The grant includes two imaging projects at LRCBH. One examines specific imaging and neuropsychological testing in Parkinson disease; the second project compares imaging and testing between Parkinson and Alzheimer patients. An incredible strength of LRCBH is that many of their patients allow the use of their medical records, imaging and testing for research.
UNLV's research will examine specific immunologic reactions to the amyloid protein seen in Alzheimer patients' brains. This research will examine whether it is possible to use an antibody to the amyloid protein to make the soluble amyloid disappear in order to slow or stop the disease progression.
Core activities supported by the grant are clinical research and data analysis. Clinical research includes compiling and storing all the de-identified patient histories, records on the progression of patients' diseases, and their specimens. This core is essential and becomes the central repository for all the records, specimens and radiographic images.
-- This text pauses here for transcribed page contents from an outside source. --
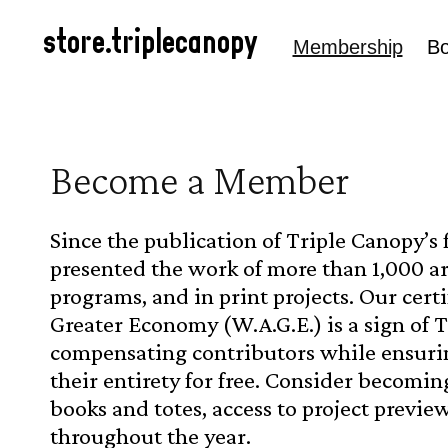
Skip to
content
store.triplecanopy
Membership
B
C
Become a Member
o
Since the publication of Triple Canopy’s 
l
presented the work of more than 1,000 ar
programs, and in print projects. Our cert
l
Greater Economy (W.A.G.E.) is a sign of 
e
compensating contributors while ensuring
their entirety for free.
Consider becoming
c
books and totes, access to project preview
t
throughout the year.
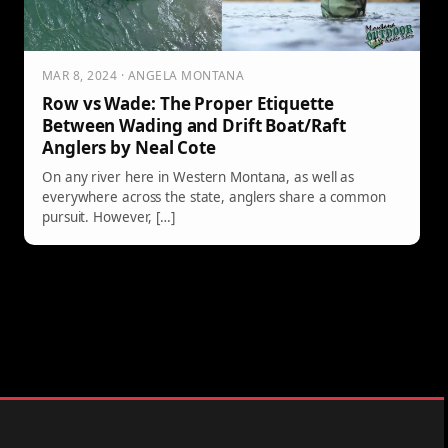
MAR 8, 2024 · ANGELA MONTANA
Row vs Wade: The Proper Etiquette
Between Wading and Drift Boat/Raft
Anglers by Neal Cote
On any river here in Western Montana, as well as
everywhere across the state, anglers share a common
pursuit. However, […]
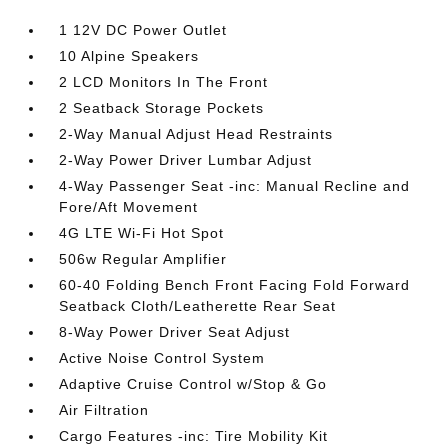
1 12V DC Power Outlet
10 Alpine Speakers
2 LCD Monitors In The Front
2 Seatback Storage Pockets
2-Way Manual Adjust Head Restraints
2-Way Power Driver Lumbar Adjust
4-Way Passenger Seat -inc: Manual Recline and
Fore/Aft Movement
4G LTE Wi-Fi Hot Spot
506w Regular Amplifier
60-40 Folding Bench Front Facing Fold Forward
Seatback Cloth/Leatherette Rear Seat
8-Way Power Driver Seat Adjust
Active Noise Control System
Adaptive Cruise Control w/Stop & Go
Air Filtration
Cargo Features -inc: Tire Mobility Kit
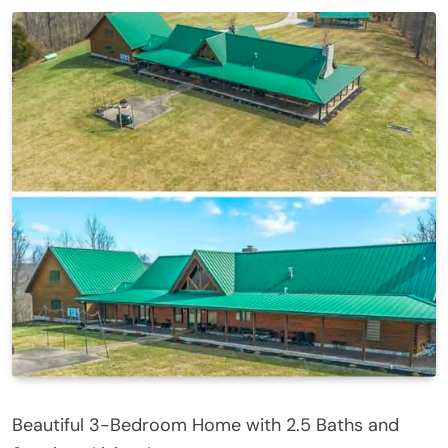
Beautiful 3-Bedroom Home with 2.5 Baths and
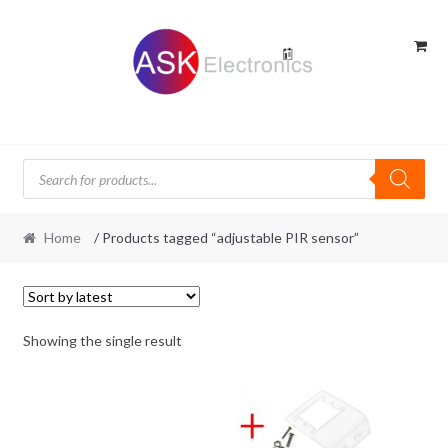
Skip
Skip
to
to
navigation
content
Products
search
Home
/ Products tagged “adjustable PIR sensor”
Showing the single result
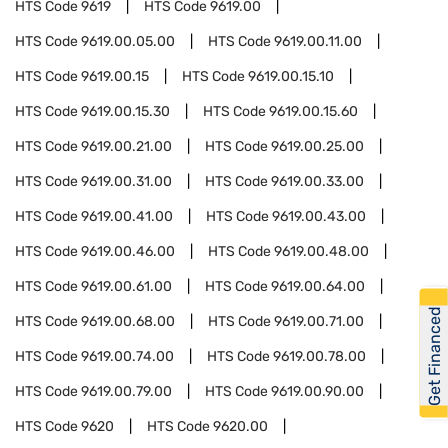
HTS Code
9619
HTS Code
9619.00
HTS Code
9619.00.05.00
HTS Code
9619.00.11.00
HTS Code
9619.00.15
HTS Code
9619.00.15.10
HTS Code
9619.00.15.30
HTS Code
9619.00.15.60
HTS Code
9619.00.21.00
HTS Code
9619.00.25.00
HTS Code
9619.00.31.00
HTS Code
9619.00.33.00
HTS Code
9619.00.41.00
HTS Code
9619.00.43.00
HTS Code
9619.00.46.00
HTS Code
9619.00.48.00
HTS Code
9619.00.61.00
HTS Code
9619.00.64.00
Get Financed
HTS Code
9619.00.68.00
HTS Code
9619.00.71.00
HTS Code
9619.00.74.00
HTS Code
9619.00.78.00
HTS Code
9619.00.79.00
HTS Code
9619.00.90.00
HTS Code
9620
HTS Code
9620.00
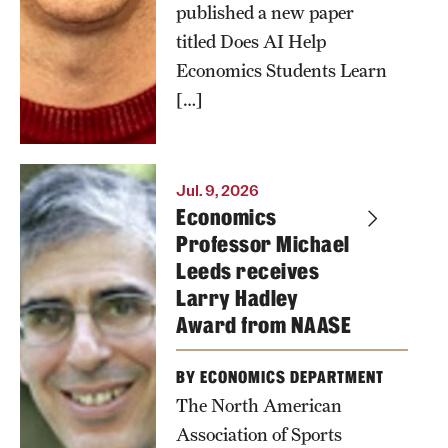
published a new paper
titled Does AI Help
Economics Students Learn
[…]
Jul. 9, 2026
Economics
Professor Michael
Leeds receives
Larry Hadley
Award from NAASE
BY ECONOMICS DEPARTMENT
The North American
Association of Sports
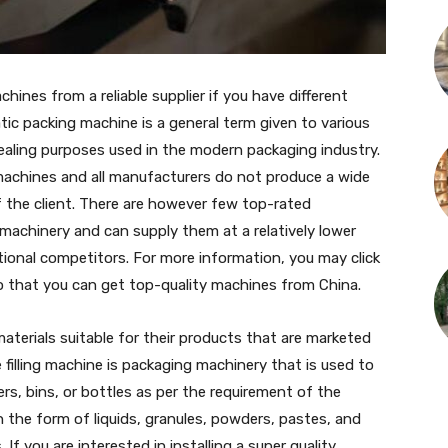
hines from a reliable supplier if you have different
ic packing machine is a general term given to various
 sealing purposes used in the modern packaging industry.
 machines and all manufacturers do not produce a wide
f the client. There are however few top-rated
machinery and can supply them at a relatively lower
ational competitors. For more information, you may click
 that you can get top-quality machines from China.
 materials suitable for their products that are marketed
 filling machine is packaging machinery that is used to
ers, bins, or bottles as per the requirement of the
 the form of liquids, granules, powders, pastes, and
If you are interested in installing a super quality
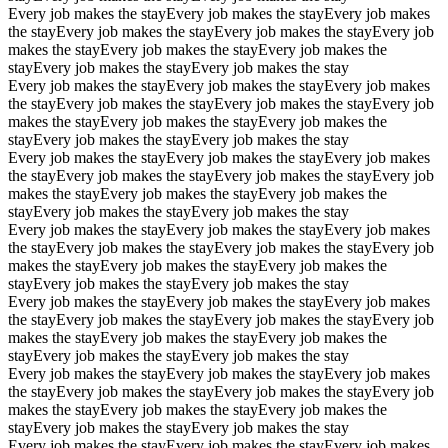
Every job makes the stay
Every job makes the stay
Every job makes
the stay
Every job makes the stay
Every job makes the stay
Every job
makes the stay
Every job makes the stay
Every job makes the
stay
Every job makes the stay
Every job makes the stay
Every job makes the stay
Every job makes the stay
Every job makes
the stay
Every job makes the stay
Every job makes the stay
Every job
makes the stay
Every job makes the stay
Every job makes the
stay
Every job makes the stay
Every job makes the stay
Every job makes the stay
Every job makes the stay
Every job makes
the stay
Every job makes the stay
Every job makes the stay
Every job
makes the stay
Every job makes the stay
Every job makes the
stay
Every job makes the stay
Every job makes the stay
Every job makes the stay
Every job makes the stay
Every job makes
the stay
Every job makes the stay
Every job makes the stay
Every job
makes the stay
Every job makes the stay
Every job makes the
stay
Every job makes the stay
Every job makes the stay
Every job makes the stay
Every job makes the stay
Every job makes
the stay
Every job makes the stay
Every job makes the stay
Every job
makes the stay
Every job makes the stay
Every job makes the
stay
Every job makes the stay
Every job makes the stay
Every job makes the stay
Every job makes the stay
Every job makes
the stay
Every job makes the stay
Every job makes the stay
Every job
makes the stay
Every job makes the stay
Every job makes the
stay
Every job makes the stay
Every job makes the stay
Every job makes the stay
Every job makes the stay
Every job makes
The second core will be used to analyze all the data generated by the clinical research. Correlations need to be done using de-identified images, specimen data and other pertinent information. These complicated analyses require a very powerful computing system. UNLV's Supercomputing Center uses Intel's Cherry Creek supercomputer. Correlating various pieces of information is only part of the job; the other part is doing the statistical analysis to prove it is an important correlation.
What's exciting about the COBRE grant is the partnership it creates between the LRCBH and UNLV. It brings together expert researchers, a robust patient population, and powerful computing analyses to better understand two common diseases.
These projects are specifically targeted toward identifying new diagnostic tests, treatments and ultimately cure for these common human diseases. We believe this is just the beginning of many exciting and important grants where we can leverage the strength of each institution to build something better than either of us could do alone.